PROBLEM DESCRIPTION: Return every line of the records below unchanged, in the same order.

(A block of data)
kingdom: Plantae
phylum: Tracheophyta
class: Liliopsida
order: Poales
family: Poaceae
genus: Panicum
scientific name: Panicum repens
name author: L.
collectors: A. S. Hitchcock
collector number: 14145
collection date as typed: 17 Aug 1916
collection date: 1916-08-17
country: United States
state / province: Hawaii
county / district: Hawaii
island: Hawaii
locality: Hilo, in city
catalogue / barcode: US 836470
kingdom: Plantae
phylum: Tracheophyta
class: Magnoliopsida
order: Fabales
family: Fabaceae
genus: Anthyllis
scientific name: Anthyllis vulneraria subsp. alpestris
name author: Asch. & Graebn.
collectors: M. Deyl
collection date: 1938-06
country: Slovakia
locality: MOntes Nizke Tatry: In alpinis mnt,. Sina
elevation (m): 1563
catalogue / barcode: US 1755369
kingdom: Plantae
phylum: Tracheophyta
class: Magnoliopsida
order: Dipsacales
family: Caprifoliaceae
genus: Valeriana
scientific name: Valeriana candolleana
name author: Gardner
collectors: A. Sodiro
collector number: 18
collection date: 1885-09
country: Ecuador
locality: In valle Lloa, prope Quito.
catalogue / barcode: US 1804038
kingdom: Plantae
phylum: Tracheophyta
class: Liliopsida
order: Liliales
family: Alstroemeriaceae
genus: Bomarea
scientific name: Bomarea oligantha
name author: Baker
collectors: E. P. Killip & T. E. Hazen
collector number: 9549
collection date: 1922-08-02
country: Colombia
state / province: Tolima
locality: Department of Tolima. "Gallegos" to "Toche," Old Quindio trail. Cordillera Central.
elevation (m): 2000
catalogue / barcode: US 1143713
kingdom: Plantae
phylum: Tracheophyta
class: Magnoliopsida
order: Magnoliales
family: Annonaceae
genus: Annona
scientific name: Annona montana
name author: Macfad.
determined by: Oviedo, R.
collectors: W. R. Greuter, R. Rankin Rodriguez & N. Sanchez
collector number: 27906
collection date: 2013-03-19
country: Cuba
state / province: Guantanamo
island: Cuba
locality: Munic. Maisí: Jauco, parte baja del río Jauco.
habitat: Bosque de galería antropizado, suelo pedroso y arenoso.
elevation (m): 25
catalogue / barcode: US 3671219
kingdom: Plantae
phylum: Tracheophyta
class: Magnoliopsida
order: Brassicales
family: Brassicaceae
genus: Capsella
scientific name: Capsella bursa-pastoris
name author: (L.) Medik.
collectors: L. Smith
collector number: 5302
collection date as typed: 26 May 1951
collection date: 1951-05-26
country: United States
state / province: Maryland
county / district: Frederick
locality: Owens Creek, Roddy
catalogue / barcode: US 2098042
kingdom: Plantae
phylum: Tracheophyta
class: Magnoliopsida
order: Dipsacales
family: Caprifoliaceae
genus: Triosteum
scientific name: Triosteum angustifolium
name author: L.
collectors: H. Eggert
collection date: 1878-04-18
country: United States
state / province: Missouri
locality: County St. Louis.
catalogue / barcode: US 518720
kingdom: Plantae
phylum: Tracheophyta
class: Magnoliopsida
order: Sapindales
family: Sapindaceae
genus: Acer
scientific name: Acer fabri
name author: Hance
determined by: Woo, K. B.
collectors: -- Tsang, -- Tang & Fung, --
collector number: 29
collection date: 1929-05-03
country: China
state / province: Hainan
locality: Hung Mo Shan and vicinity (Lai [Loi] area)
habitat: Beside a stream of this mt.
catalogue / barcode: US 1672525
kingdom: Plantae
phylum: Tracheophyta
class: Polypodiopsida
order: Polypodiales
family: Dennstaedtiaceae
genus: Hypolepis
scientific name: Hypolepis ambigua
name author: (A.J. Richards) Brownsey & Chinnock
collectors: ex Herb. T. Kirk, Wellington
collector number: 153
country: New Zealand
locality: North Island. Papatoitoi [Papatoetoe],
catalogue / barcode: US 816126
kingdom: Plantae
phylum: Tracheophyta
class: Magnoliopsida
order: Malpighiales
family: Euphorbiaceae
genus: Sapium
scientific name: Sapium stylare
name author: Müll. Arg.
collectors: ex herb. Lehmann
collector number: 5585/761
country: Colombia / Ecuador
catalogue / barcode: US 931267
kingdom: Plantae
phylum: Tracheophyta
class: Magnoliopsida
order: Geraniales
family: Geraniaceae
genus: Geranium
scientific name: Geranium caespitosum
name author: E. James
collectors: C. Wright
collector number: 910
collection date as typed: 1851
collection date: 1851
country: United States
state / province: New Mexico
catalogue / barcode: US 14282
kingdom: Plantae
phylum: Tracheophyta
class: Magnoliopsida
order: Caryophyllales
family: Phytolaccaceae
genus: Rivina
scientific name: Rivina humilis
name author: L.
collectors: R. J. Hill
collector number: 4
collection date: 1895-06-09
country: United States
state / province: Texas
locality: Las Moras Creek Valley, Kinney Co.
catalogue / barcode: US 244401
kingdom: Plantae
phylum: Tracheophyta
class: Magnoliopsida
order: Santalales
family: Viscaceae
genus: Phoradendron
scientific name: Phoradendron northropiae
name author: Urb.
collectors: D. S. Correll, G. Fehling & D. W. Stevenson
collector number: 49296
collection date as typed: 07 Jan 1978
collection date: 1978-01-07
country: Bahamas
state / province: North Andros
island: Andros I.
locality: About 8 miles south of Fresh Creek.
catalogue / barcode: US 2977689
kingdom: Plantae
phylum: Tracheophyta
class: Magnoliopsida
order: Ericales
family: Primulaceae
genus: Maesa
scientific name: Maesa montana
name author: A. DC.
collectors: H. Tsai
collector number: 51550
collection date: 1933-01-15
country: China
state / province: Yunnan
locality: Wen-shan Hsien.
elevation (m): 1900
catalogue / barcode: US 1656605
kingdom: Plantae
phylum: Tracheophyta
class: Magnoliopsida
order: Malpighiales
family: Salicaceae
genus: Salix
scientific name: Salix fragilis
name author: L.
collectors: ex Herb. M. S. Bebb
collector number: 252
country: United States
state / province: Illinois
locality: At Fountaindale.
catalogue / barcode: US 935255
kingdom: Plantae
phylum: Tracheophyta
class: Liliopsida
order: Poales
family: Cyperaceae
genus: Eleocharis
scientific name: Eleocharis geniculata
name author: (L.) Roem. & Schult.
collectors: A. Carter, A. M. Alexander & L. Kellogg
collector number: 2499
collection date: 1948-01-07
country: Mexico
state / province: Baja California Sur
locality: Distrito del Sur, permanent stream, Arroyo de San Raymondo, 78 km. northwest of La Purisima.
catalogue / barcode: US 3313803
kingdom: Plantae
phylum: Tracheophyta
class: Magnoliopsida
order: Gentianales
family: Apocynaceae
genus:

IN RESPONSE:
kingdom: Plantae
phylum: Tracheophyta
class: Liliopsida
order: Poales
family: Poaceae
genus: Panicum
scientific name: Panicum repens
name author: L.
collectors: A. S. Hitchcock
collector number: 14145
collection date as typed: 17 Aug 1916
collection date: 1916-08-17
country: United States
state / province: Hawaii
county / district: Hawaii
island: Hawaii
locality: Hilo, in city
catalogue / barcode: US 836470
kingdom: Plantae
phylum: Tracheophyta
class: Magnoliopsida
order: Fabales
family: Fabaceae
genus: Anthyllis
scientific name: Anthyllis vulneraria subsp. alpestris
name author: Asch. & Graebn.
collectors: M. Deyl
collection date: 1938-06
country: Slovakia
locality: MOntes Nizke Tatry: In alpinis mnt,. Sina
elevation (m): 1563
catalogue / barcode: US 1755369
kingdom: Plantae
phylum: Tracheophyta
class: Magnoliopsida
order: Dipsacales
family: Caprifoliaceae
genus: Valeriana
scientific name: Valeriana candolleana
name author: Gardner
collectors: A. Sodiro
collector number: 18
collection date: 1885-09
country: Ecuador
locality: In valle Lloa, prope Quito.
catalogue / barcode: US 1804038
kingdom: Plantae
phylum: Tracheophyta
class: Liliopsida
order: Liliales
family: Alstroemeriaceae
genus: Bomarea
scientific name: Bomarea oligantha
name author: Baker
collectors: E. P. Killip & T. E. Hazen
collector number: 9549
collection date: 1922-08-02
country: Colombia
state / province: Tolima
locality: Department of Tolima. "Gallegos" to "Toche," Old Quindio trail. Cordillera Central.
elevation (m): 2000
catalogue / barcode: US 1143713
kingdom: Plantae
phylum: Tracheophyta
class: Magnoliopsida
order: Magnoliales
family: Annonaceae
genus: Annona
scientific name: Annona montana
name author: Macfad.
determined by: Oviedo, R.
collectors: W. R. Greuter, R. Rankin Rodriguez & N. Sanchez
collector number: 27906
collection date: 2013-03-19
country: Cuba
state / province: Guantanamo
island: Cuba
locality: Munic. Maisí: Jauco, parte baja del río Jauco.
habitat: Bosque de galería antropizado, suelo pedroso y arenoso.
elevation (m): 25
catalogue / barcode: US 3671219
kingdom: Plantae
phylum: Tracheophyta
class: Magnoliopsida
order: Brassicales
family: Brassicaceae
genus: Capsella
scientific name: Capsella bursa-pastoris
name author: (L.) Medik.
collectors: L. Smith
collector number: 5302
collection date as typed: 26 May 1951
collection date: 1951-05-26
country: United States
state / province: Maryland
county / district: Frederick
locality: Owens Creek, Roddy
catalogue / barcode: US 2098042
kingdom: Plantae
phylum: Tracheophyta
class: Magnoliopsida
order: Dipsacales
family: Caprifoliaceae
genus: Triosteum
scientific name: Triosteum angustifolium
name author: L.
collectors: H. Eggert
collection date: 1878-04-18
country: United States
state / province: Missouri
locality: County St. Louis.
catalogue / barcode: US 518720
kingdom: Plantae
phylum: Tracheophyta
class: Magnoliopsida
order: Sapindales
family: Sapindaceae
genus: Acer
scientific name: Acer fabri
name author: Hance
determined by: Woo, K. B.
collectors: -- Tsang, -- Tang & Fung, --
collector number: 29
collection date: 1929-05-03
country: China
state / province: Hainan
locality: Hung Mo Shan and vicinity (Lai [Loi] area)
habitat: Beside a stream of this mt.
catalogue / barcode: US 1672525
kingdom: Plantae
phylum: Tracheophyta
class: Polypodiopsida
order: Polypodiales
family: Dennstaedtiaceae
genus: Hypolepis
scientific name: Hypolepis ambigua
name author: (A.J. Richards) Brownsey & Chinnock
collectors: ex Herb. T. Kirk, Wellington
collector number: 153
country: New Zealand
locality: North Island. Papatoitoi [Papatoetoe],
catalogue / barcode: US 816126
kingdom: Plantae
phylum: Tracheophyta
class: Magnoliopsida
order: Malpighiales
family: Euphorbiaceae
genus: Sapium
scientific name: Sapium stylare
name author: Müll. Arg.
collectors: ex herb. Lehmann
collector number: 5585/761
country: Colombia / Ecuador
catalogue / barcode: US 931267
kingdom: Plantae
phylum: Tracheophyta
class: Magnoliopsida
order: Geraniales
family: Geraniaceae
genus: Geranium
scientific name: Geranium caespitosum
name author: E. James
collectors: C. Wright
collector number: 910
collection date as typed: 1851
collection date: 1851
country: United States
state / province: New Mexico
catalogue / barcode: US 14282
kingdom: Plantae
phylum: Tracheophyta
class: Magnoliopsida
order: Caryophyllales
family: Phytolaccaceae
genus: Rivina
scientific name: Rivina humilis
name author: L.
collectors: R. J. Hill
collector number: 4
collection date: 1895-06-09
country: United States
state / province: Texas
locality: Las Moras Creek Valley, Kinney Co.
catalogue / barcode: US 244401
kingdom: Plantae
phylum: Tracheophyta
class: Magnoliopsida
order: Santalales
family: Viscaceae
genus: Phoradendron
scientific name: Phoradendron northropiae
name author: Urb.
collectors: D. S. Correll, G. Fehling & D. W. Stevenson
collector number: 49296
collection date as typed: 07 Jan 1978
collection date: 1978-01-07
country: Bahamas
state / province: North Andros
island: Andros I.
locality: About 8 miles south of Fresh Creek.
catalogue / barcode: US 2977689
kingdom: Plantae
phylum: Tracheophyta
class: Magnoliopsida
order: Ericales
family: Primulaceae
genus: Maesa
scientific name: Maesa montana
name author: A. DC.
collectors: H. Tsai
collector number: 51550
collection date: 1933-01-15
country: China
state / province: Yunnan
locality: Wen-shan Hsien.
elevation (m): 1900
catalogue / barcode: US 1656605
kingdom: Plantae
phylum: Tracheophyta
class: Magnoliopsida
order: Malpighiales
family: Salicaceae
genus: Salix
scientific name: Salix fragilis
name author: L.
collectors: ex Herb. M. S. Bebb
collector number: 252
country: United States
state / province: Illinois
locality: At Fountaindale.
catalogue / barcode: US 935255
kingdom: Plantae
phylum: Tracheophyta
class: Liliopsida
order: Poales
family: Cyperaceae
genus: Eleocharis
scientific name: Eleocharis geniculata
name author: (L.) Roem. & Schult.
collectors: A. Carter, A. M. Alexander & L. Kellogg
collector number: 2499
collection date: 1948-01-07
country: Mexico
state / province: Baja California Sur
locality: Distrito del Sur, permanent stream, Arroyo de San Raymondo, 78 km. northwest of La Purisima.
catalogue / barcode: US 3313803
kingdom: Plantae
phylum: Tracheophyta
class: Magnoliopsida
order: Gentianales
family: Apocynaceae
genus:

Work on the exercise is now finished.